Peloton casts doubt over its accounting ahead of float
THE fitness company Peloton has said it is unable to guarantee the accuracy of its accounting as it becomes the latest in a series of highly anticipated but loss-making “unicorn” flotations.
The company, which sells static bikes and treadmills, and streams exercise classes through a video screen, said it had “identified material weaknesses” in its financial reporting.
It said this meant that errors in its financial statements might not be caught. “To address our material weaknesses, we have added personnel as well as implemented new financial systems and processes,” it said in documents submitted to the Securities and Exchange Commission, adding that it had not fixed the issue by the end of June, its latest accounts.
Peloton is expected to seek a valuation of $8bn (£6.6bn) to $10bn in the public markets, in a year in that many Silicon Valley unicorns, companies valued at more than $1bn, have also begun offering their shares to the public.
Uber, Lyft, Slack and Pinterest have gone public this year with high valuations despite being loss-making.
Peloton’s own financial documents revealed a loss of almost $196m in the year to June 30, more than four times the previous year’s figure, despite a rise in revenue to $915m.
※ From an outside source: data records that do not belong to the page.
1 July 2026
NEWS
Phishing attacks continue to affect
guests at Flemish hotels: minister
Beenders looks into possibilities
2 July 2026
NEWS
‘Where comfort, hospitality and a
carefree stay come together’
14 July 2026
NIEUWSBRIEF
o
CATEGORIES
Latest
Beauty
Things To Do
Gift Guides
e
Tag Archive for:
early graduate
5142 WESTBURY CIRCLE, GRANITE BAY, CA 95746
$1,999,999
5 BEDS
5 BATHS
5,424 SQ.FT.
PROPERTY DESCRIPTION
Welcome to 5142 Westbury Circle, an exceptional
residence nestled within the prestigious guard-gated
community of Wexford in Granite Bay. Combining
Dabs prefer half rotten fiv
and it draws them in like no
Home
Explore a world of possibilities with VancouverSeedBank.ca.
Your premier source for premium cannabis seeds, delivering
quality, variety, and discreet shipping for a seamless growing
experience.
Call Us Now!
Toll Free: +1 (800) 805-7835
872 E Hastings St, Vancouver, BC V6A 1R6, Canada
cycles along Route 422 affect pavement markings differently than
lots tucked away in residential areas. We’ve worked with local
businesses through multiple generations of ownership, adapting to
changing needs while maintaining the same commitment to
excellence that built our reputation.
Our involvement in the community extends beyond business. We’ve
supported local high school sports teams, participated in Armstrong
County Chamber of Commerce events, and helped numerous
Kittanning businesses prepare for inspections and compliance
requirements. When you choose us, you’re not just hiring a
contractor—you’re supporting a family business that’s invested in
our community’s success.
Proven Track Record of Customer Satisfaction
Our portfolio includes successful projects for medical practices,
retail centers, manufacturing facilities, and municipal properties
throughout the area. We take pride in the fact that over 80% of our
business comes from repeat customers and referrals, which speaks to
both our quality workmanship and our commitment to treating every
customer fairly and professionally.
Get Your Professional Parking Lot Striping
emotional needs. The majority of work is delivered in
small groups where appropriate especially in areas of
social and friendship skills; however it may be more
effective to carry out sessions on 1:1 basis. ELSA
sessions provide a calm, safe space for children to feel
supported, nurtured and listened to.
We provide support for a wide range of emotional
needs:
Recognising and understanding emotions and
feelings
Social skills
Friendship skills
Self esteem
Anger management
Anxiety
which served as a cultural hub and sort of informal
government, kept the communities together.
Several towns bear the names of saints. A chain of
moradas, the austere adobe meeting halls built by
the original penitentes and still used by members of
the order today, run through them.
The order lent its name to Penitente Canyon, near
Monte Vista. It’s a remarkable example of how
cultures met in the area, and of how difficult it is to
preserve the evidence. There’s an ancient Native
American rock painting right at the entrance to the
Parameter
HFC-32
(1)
Analysts also raised questions over its “churn” rate, a measure of how loyal its users are. The company reported churn as just 0.65pc of its user base each month, but this was based on a customer base that was partially pre-paid or locked into subscriptions, suggesting the true number could be higher.
Peloton sells its bike for $2,245, and customers then pay $39 a month for a subscription that lets them watch fitness trainers take them through exercises and compete with other users.
It has 1.4m members and said 92pc of its fitness products still had active monthly subscriptions.